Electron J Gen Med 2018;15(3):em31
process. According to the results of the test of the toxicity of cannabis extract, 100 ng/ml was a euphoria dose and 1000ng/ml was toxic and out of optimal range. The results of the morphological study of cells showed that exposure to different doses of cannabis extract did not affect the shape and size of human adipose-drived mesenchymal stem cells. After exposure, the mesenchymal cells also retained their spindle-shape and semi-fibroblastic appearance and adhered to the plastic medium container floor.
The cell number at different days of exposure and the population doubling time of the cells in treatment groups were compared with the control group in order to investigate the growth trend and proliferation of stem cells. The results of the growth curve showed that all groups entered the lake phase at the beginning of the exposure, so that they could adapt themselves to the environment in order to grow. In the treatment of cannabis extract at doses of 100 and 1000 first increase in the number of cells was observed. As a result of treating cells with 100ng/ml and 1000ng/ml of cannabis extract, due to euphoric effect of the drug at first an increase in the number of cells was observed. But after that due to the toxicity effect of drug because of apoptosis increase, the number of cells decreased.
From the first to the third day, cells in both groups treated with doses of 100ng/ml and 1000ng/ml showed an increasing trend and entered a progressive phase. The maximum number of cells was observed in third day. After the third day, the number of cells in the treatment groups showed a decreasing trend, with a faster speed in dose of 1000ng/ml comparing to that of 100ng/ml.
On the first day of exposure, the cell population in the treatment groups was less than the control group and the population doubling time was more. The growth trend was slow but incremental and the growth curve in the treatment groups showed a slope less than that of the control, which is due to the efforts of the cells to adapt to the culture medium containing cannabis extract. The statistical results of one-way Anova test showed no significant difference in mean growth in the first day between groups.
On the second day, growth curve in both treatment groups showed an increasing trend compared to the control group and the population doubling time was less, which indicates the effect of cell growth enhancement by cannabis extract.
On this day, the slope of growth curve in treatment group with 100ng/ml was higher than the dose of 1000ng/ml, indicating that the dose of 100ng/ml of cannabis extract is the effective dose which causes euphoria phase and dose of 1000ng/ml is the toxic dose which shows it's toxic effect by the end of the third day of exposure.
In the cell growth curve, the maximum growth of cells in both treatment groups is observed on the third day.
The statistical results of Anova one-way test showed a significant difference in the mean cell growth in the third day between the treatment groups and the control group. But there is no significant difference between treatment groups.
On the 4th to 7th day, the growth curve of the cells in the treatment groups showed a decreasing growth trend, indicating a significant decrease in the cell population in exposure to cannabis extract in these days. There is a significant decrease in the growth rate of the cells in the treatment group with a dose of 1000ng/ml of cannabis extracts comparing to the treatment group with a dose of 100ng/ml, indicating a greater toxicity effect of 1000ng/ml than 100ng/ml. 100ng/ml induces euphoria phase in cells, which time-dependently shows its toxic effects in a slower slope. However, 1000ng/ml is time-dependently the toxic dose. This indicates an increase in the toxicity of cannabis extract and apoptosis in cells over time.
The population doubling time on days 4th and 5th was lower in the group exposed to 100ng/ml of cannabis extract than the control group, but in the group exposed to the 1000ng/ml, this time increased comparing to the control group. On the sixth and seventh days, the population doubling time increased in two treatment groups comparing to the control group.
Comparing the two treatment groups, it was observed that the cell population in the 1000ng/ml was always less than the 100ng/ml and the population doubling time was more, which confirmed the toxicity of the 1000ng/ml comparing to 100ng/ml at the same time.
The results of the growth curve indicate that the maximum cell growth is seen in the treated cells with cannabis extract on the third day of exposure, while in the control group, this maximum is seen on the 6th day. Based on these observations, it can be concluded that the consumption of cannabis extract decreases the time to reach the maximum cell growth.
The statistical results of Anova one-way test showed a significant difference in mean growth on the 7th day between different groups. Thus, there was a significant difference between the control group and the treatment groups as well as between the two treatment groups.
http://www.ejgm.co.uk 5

________

▶ [TASK STATEMENT]: In the records above, collect each line with "more".

▶ [WRITTEN REPLY]:
On the first day of exposure, the cell population in the treatment groups was less than the control group and the population doubling time was more. The growth trend was slow but incremental and the growth curve in the treatment groups showed a slope less than that of the control, which is due to the efforts of the cells to adapt to the culture medium containing cannabis extract. The statistical results of one-way Anova test showed no significant difference in mean growth in the first day between groups.
Comparing the two treatment groups, it was observed that the cell population in the 1000ng/ml was always less than the 100ng/ml and the population doubling time was more, which confirmed the toxicity of the 1000ng/ml comparing to 100ng/ml at the same time.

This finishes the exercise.